The series makes its most poignant points in its final episode. Set 10 years after Eric’s freshman year of college, making him 28, we see him return to his home town for a high school reunion. Claire also returns to town to visit her father, with her husband and two children in tow. The episode culminates in Eric and Claire meeting for lunch.
Claire attempts to apologize while still deflecting blame, saying, “I should have said no. I shouldn’t have let you kiss me.” It’s in this moment that we see that Eric has finally understood what happened to him. He tells her how long it took him to realize that what happened wasn’t his fault, that she took advantage of him, that he lost years of his life to the trauma she inflicted on him.

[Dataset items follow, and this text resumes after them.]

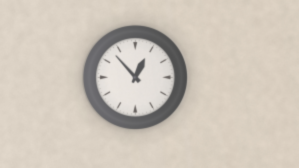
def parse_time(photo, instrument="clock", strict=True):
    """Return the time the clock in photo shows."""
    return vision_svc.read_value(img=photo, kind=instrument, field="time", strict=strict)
12:53
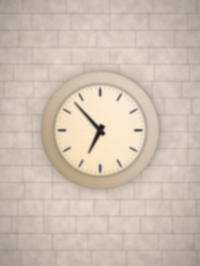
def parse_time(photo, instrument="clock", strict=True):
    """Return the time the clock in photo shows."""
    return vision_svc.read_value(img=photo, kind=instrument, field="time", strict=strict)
6:53
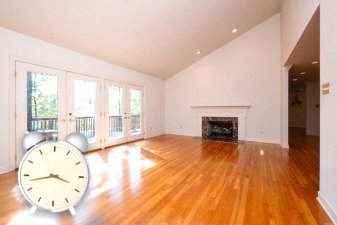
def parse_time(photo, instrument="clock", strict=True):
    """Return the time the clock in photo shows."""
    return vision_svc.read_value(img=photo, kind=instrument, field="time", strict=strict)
3:43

Nick Robinson in “A Teacher”via Hulu
Powerfully, he mentions that he just saw his 17-year-old brother, and looking her dead in the eye, says, “He looks so f**king young.” He tells her that since he has to live with the trauma of what happened, so does she. He walks out of the restaurant shortly after.

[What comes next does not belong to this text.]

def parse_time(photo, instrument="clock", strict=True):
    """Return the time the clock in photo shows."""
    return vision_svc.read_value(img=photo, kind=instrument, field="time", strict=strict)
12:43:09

We’re left with a stirring portrait of a victim of abuse and the far-reaching effects that abuse had on his life. But, perhaps even more interestingly, we’re also left with a portrait of a predatory woman who never for a second considered herself a predator. While it’s difficult to like Mara’s character, given her inexcusable behavior, it’s not impossible to sympathize with her.
In some ways, she was also a victim of cultural tropes that cast an affair with a male student as a raunchy fantasy, not an act of child abuse. She previously lived her life in such a tightly controlled manner, thanks in part to trauma from an alcoholic father, that in her mind her affair with Eric was a way to let loose for the first time.

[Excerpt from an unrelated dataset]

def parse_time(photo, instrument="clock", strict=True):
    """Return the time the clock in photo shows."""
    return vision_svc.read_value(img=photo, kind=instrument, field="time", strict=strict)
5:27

While some could argue that casting an abuser in a sympathetic light is always in poor taste, the stronger argument is that in doing so, the show expressed how darkly insidious child abuse can be, especially when gender dynamics complicate the perecieved notion of what an abuser looks like.
The show would not have been nearly as effective in achieving its aim if it didn’t feature such strong performances from Kate Mara and Nick Robinson. Both actors oscillate between shame, confusion, excitement, and titillation beautifully, artfully expressing just how much trauma can mar a life — even if neither party meant any harm.